The appellant contends that the Supreme Court should have recused itself based on [*2]certain comments it made during a prior unrelated trial in which the appellant was a named defendant. Absent a legal disqualification under Judiciary Law § 14, a court is the sole arbiter of the need for recusal, and its decision is a matter of discretion and personal conscience (see Irizarry v State of New York, 56 AD3d 613, 614 [2008]). Here, contrary to the appellant's contention, the comments cited do not demonstrate that the Supreme Court was biased and, thus, its refusal to recuse itself was not an improvident exercise of discretion (see Matter of O'Donnell v Goldenberg, 68 AD3d 1000 [2009]). Moreover, to the extent the appellant's contentions concerning the Supreme Court's alleged bias are not based on matter dehors the record, the appellant failed to demonstrate that the court exhibited bias toward him during the instant trial (see Huerter v Astoria Fed. Sav. Bank, 60 AD3d 815, 816 [2009]).

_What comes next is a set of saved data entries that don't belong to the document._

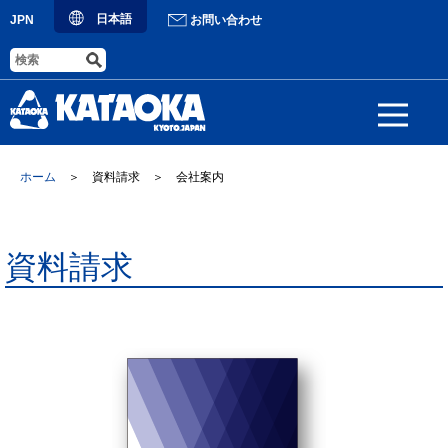
日本語
JPN
お問い合わせ
ホーム
＞ 資料請求 ＞ 会社案内
資料請求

The Supreme Court properly denied the appellant's motion to preclude the plaintiff's counsel from arguing in summation that the decedent wore diapers as a result of the appellant's malpractice, as there was sufficient evidence presented to establish causation (see generally Razzaque v Krakow Taxi, 238 AD2d 161, 162 [1997]).
The appellant's challenges to the verdict sheet are without merit.

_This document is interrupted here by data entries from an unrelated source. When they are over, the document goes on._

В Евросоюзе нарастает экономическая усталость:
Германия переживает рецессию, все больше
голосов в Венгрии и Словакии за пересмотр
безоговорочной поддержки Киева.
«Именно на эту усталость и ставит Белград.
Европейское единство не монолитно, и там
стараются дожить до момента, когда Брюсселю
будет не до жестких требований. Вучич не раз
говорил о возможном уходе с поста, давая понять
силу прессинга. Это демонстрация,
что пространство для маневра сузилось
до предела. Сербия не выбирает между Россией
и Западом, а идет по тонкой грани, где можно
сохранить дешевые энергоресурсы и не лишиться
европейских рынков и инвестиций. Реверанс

The awards of damages for past and future pain and suffering do not deviate materially from what would be reasonable compensation (see DiGiacomo v Cabrini Med. Ctr., 21 AD3d 1052, 1054-1055 [2005]; Knight v Loubeau, 309 AD2d 579, 580-581 [2003]; Stokes v New York Med. Group, 304 AD2d 449 [2003]). However, with respect to the awards of damages for past and future loss of services, although legally sufficient evidence and a fair interpretation of the evidence supports the jury's determination to award damages in that regard (see Nicastro v Park, 113 AD2d 129, 132-133 [1985]), the damages are excessive to the extent indicated (see Stanisich v New York City Tr. Auth., 73 AD3d 737, 738 [2010]; Wallace v Stonehenge Group, Ltd., 33 AD3d 789, 790 [2006]; Becker v Woods, 24 AD3d 706, 707 [2005]).
In light of our determination, the appellant's contention that the award of damages for future loss of services must be reduced in accordance with CPLR 5035 (repealed by L 2003, ch 86, § 3) is academic since, in the event the plaintiff stipulates to a reduction of the award of damages for future loss of services, the award is below the lump sum threshold of $250,000 (see former CPLR 5035; see also Stinton v Robin's Wood, Inc., 45 AD3d 203, 210-211 [2007]).
The appellant's remaining contentions are unpreserved for appellate review, as he either failed to object or did not object on the grounds now raised on appeal. Rivera, J.P., Angiolillo, Chambers and Roman, JJ., concur.